━━━━━ Source passage

ClickHouse/docs/changelogs/v21.4.1.6422-prestable.md
2022-05-25 00:05:54 +02:00

38 KiB

ClickHouse release v21.4.1.6422-prestable FIXME as compared to v21.3.1.6185-prestable

Backward Incompatible Change

  • Now replicas that are processing the ALTER TABLE ATTACH PART[ITION] command search in their detached/ folders before fetching the data from other replicas. As an implementation detail, a new command ATTACH_PART is introduced in the replicated log. Parts are searched and compared by their checksums. #18978 (Mike Kot).
  • Column keys in table system.dictionaries was replaced to columns key.names and key.types. Columns key.names, key.types, attribute.names, attribute.types from system.dictionaries table does not require dictionary to be loaded. #21884 (Maksim Kita).
  • Fix cutToFirstSignificantSubdomainCustom()/firstSignificantSubdomainCustom() returning wrong result for 3+ level domains present in custom top-level domain list. For input domains matching these custom top-level domains, the third-level domain was considered to be the first significant one. This is now fixed. This change may introduce incompatibility if the function is used in e.g. the sharding key. #21946 (Azat Khuzhin).
  • The toStartOfIntervalFunction will align hour intervals to the midnight (in previous versions they were aligned to the start of unix epoch). For example, toStartOfInterval(x, INTERVAL 11 HOUR) will split every day into three intervals: 00:00:00..10:59:59, 11:00:00..21:59:59 and 22:00:00..23:59:59. This behaviour is more suited for practical needs. This closes #9510. #22060 (Alexey Milovidov).

━━━━━━━━━━

In the ClickHouse changelog, to what point does the toStartOfInterval function now align hour intervals?

━━━━━ Recorded information

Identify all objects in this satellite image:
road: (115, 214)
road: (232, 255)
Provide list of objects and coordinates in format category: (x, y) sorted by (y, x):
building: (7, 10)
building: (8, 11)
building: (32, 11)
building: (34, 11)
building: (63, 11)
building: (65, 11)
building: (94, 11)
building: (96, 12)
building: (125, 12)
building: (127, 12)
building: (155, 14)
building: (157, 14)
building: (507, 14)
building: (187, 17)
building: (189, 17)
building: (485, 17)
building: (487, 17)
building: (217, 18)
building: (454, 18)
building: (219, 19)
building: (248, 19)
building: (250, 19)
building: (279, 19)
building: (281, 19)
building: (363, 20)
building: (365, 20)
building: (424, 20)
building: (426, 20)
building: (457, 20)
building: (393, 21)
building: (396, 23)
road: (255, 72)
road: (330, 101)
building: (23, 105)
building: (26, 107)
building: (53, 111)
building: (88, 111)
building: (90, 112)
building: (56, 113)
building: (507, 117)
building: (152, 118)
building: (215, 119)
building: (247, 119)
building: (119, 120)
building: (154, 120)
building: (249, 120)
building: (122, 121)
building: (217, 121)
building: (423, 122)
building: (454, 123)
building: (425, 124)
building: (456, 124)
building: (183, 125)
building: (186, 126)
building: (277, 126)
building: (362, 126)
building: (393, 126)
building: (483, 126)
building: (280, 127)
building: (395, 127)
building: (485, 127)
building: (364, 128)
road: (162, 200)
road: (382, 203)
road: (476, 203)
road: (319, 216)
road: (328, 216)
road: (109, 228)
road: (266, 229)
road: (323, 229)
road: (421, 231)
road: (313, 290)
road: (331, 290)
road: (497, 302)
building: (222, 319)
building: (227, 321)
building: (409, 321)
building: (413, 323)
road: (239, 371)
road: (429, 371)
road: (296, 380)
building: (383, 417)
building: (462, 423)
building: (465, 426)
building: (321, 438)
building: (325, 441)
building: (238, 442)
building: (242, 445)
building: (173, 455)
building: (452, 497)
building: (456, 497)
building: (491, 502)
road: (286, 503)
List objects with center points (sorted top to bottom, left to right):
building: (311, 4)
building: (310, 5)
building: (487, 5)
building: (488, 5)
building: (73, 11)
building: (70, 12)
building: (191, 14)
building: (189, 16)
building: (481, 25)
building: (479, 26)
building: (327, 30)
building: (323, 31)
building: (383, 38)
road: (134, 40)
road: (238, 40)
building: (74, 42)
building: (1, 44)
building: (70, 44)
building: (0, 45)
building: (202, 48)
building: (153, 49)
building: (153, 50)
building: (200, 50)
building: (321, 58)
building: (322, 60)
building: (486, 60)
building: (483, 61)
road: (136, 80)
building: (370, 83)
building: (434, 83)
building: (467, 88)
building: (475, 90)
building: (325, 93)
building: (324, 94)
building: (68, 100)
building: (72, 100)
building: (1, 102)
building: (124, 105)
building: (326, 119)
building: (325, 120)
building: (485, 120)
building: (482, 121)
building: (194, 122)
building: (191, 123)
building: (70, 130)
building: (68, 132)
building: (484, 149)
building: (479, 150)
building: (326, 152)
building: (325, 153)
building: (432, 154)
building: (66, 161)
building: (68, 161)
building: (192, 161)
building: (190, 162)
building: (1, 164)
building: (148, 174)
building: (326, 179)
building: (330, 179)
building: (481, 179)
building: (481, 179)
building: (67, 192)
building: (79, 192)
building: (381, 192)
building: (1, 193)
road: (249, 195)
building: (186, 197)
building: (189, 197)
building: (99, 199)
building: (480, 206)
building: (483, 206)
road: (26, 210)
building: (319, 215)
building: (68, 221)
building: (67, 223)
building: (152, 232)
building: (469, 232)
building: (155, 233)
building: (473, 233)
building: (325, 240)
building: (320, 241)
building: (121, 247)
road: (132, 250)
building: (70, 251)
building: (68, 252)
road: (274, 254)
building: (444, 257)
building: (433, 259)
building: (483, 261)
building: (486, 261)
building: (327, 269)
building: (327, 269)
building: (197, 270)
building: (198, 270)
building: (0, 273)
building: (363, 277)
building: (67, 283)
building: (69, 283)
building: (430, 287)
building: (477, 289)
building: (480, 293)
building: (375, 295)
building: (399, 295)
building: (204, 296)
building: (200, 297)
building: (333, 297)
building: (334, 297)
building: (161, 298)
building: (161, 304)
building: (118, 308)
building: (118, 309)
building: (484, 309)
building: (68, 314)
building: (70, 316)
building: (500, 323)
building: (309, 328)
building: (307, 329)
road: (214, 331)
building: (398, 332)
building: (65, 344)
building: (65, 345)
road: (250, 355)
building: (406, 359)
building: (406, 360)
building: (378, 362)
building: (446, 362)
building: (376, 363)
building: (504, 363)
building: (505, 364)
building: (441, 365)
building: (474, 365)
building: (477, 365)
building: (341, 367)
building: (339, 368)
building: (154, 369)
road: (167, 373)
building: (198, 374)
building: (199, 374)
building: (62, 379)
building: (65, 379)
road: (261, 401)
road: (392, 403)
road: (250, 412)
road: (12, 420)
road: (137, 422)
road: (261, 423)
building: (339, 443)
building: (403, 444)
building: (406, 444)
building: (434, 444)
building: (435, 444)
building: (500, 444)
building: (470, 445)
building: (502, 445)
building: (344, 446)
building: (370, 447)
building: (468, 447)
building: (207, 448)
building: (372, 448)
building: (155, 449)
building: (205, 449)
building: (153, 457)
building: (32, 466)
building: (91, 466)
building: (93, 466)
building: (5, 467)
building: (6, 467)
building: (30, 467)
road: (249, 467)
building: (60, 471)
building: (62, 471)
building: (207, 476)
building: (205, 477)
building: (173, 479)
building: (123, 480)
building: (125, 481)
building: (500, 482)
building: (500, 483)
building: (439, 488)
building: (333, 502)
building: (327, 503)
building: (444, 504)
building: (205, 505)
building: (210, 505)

━━━━━━━━━━

* [Complete answer]:
To midnight.